Ich bin jetzt wirklich verwirrt, aber ich habe mein eigentliches
Vorhaben nochmal als Bild angehängt. Der Atmega bracuht natürlich noch
Feinheiten, wie eine Taktversorgung und eine ISP-Schnittstelle,
Abblockkondensator und an PortD einen Steckverbinder zum LCD, aber ich
denke die Funktion sollte klar sein: Ich möchte eine Belichtungseinheit
mit dem Ersatzwiderstand von 12V/0,64A=18,75R über einen Transistor
(BD433) per Atmega8 ein- und wieder ausschalten. Das komplizierte daran
ist wohl, dass das Kollektorpotenzial höher ist, wie das Basispotenzial.
Wenn jetzt irgenjemand Einwände hat, so möge er mir diese doch bitte
nennen.
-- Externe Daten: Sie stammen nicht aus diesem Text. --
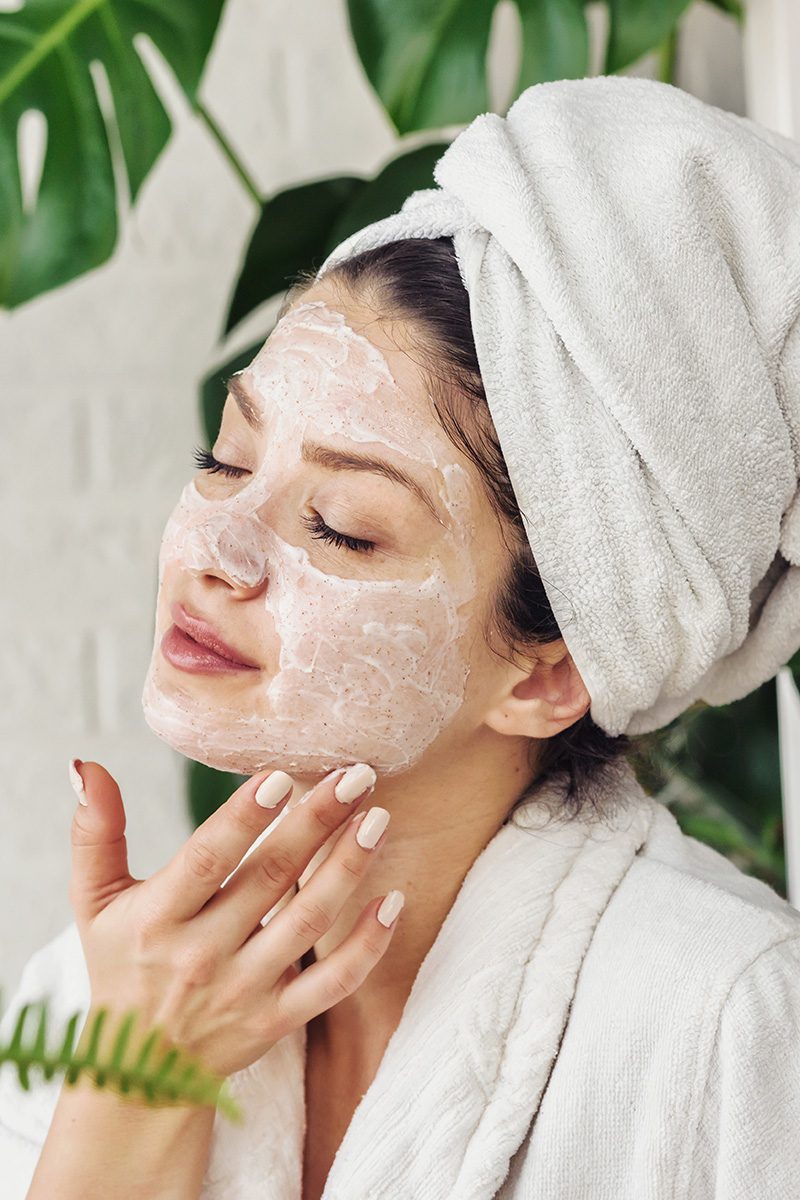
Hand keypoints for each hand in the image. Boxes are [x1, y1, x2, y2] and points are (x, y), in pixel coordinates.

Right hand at [67, 760, 401, 1078]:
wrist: (137, 1072)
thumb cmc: (121, 966)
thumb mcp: (94, 902)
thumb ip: (95, 833)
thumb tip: (88, 765)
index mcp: (157, 919)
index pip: (207, 860)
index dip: (243, 819)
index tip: (280, 776)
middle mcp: (202, 955)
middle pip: (270, 879)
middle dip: (316, 822)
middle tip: (357, 775)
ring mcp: (244, 991)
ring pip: (308, 923)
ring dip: (348, 869)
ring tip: (378, 819)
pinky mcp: (277, 1020)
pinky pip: (333, 984)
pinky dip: (367, 946)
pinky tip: (392, 901)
Ich bestelle vor dem Bau eh noch bei Reichelt, daher sind
Änderungen kein Problem, aber da ich eine Bauanleitung zur Verfügung
stellen möchte, sollte die Schaltung schon funktionieren und nicht in
Rauch aufgehen.
Vielen Dank und die Bitte um Entschuldigung meiner Blödheit
Polzi
>Ich möchte eine Belichtungseinheit>mit dem Ersatzwiderstand von 12V/0,64A=18,75R über einen Transistor>(BD433) per Atmega8 ein- und wieder ausschalten.
Dann musst Du es nur genau so machen wie in Deinem Schaltplan. Stimmt
doch alles.
>Das komplizierte daran>ist wohl, dass das Kollektorpotenzial höher ist, wie das Basispotenzial.
Nein, Du siehst Kompliziertheiten wo keine sind. Wenn Dir die Sache aber
partout nicht geheuer ist, dann mach in Jesus Namen von einem
Optokoppler Gebrauch (z. B. 4N35, Reichelt, 0.17 €). Oder alternativ von
einem 5 V-Kleinrelais (die klicken so schön). Das aber über nen BC337 o.
ä. schalten, nicht direkt an den µC-Pin hängen. Und die Freilaufdiode
nicht vergessen.
Okay, okay. Ich sag ja schon nichts mehr :-)
Ich finde es halt einfach komisch, dass im Forum x Lösungen für dieses
Problem bestehen und es trotzdem eine so einfach gibt.